Evans’s gambles paid off handsomely. Her winnings included a year’s supply of Wonderbras, a lifetime supply of diapers, a Volkswagen Super Beetle and trips to Hawaii, Europe and the Caribbean, among other prizes.
“Entering contests, for at least two years, was a very profitable venture for me,” Evans recalled in the article.
Premier Ed Stelmach must be counting on Evans’s lucky stars to pull Alberta back into the black, given the government’s recent track record on deficit projections.
Late last month, Evans announced Alberta’s deficit would soar to $7 billion — $2 billion more than she forecast just four months previously — because natural gas prices hit a seven-year low.
As bad as a $7-billion deficit is in a province that once outlawed them, the final figure is likely to be much higher because Evans is betting that natural gas prices will be at least $4 per gigajoule for the remainder of the fiscal year.
The prediction was almost double the price of the September contract.
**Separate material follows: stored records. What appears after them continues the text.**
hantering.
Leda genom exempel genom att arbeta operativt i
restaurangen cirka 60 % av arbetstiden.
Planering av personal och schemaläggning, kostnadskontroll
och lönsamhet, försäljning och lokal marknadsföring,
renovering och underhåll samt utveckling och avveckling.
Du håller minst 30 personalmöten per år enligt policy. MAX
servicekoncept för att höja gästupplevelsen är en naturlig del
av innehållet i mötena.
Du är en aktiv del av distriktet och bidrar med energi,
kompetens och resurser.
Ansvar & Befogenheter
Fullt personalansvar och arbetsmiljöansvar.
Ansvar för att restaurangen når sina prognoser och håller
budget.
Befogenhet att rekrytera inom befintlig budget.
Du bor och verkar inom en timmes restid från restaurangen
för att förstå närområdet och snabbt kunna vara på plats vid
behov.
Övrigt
As of mid-week, natural gas prices for the October contract were $2.73, down 25 cents — and falling.
Analysts are of two minds about the direction of natural gas prices.
Bulls suggest natural gas inventories are not as high as they seem and prices are as low as they will go. Record-low prices will spur manufacturers and power generators coming out of the recession to turn to natural gas rather than coal, further depleting inventories. If hurricane season is as disruptive as it has been in the past, then natural gas prices will be back in double-digits in no time.
Bears argue natural gas inventories are so much larger than any previous time in history that nothing short of a devastating hurricane season will alter them significantly in the short term. Natural gas prices could plummet to as little as $1 per gigajoule as supply further outstrips demand.
The bear’s long-term outlook is equally pessimistic, with at least one analyst predicting that supply and demand will be unbalanced until early 2011.
If there is any truth to the claim that Alberta’s royalties drop $1.3 billion for each $1 decline in the price of natural gas, then the odds are stacked against Evans.
But she remains bullish. When asked whether the deficit could get worse if natural gas prices continued to decline, Evans replied, “Not in this forecast.”
That’s a remarkable statement coming from a finance minister whose previous forecast was out by a mere $2 billion.
Forty years ago, it’s unlikely Evans would have drawn up a family budget based on the suggestion that her salary could double over a seven-month period, especially when presented with evidence running to the contrary.
And yet that is exactly what the provincial government has done when it comes to its deficit projections, which seem, at least in the short term, wildly optimistic.
It would seem that managing the provincial budget is more difficult than balancing a chequebook, after all.
And Albertans deserve a more honest assessment of the province’s finances if they are to tighten their collective belts.
Cameron Kennedy is an Advocate editor.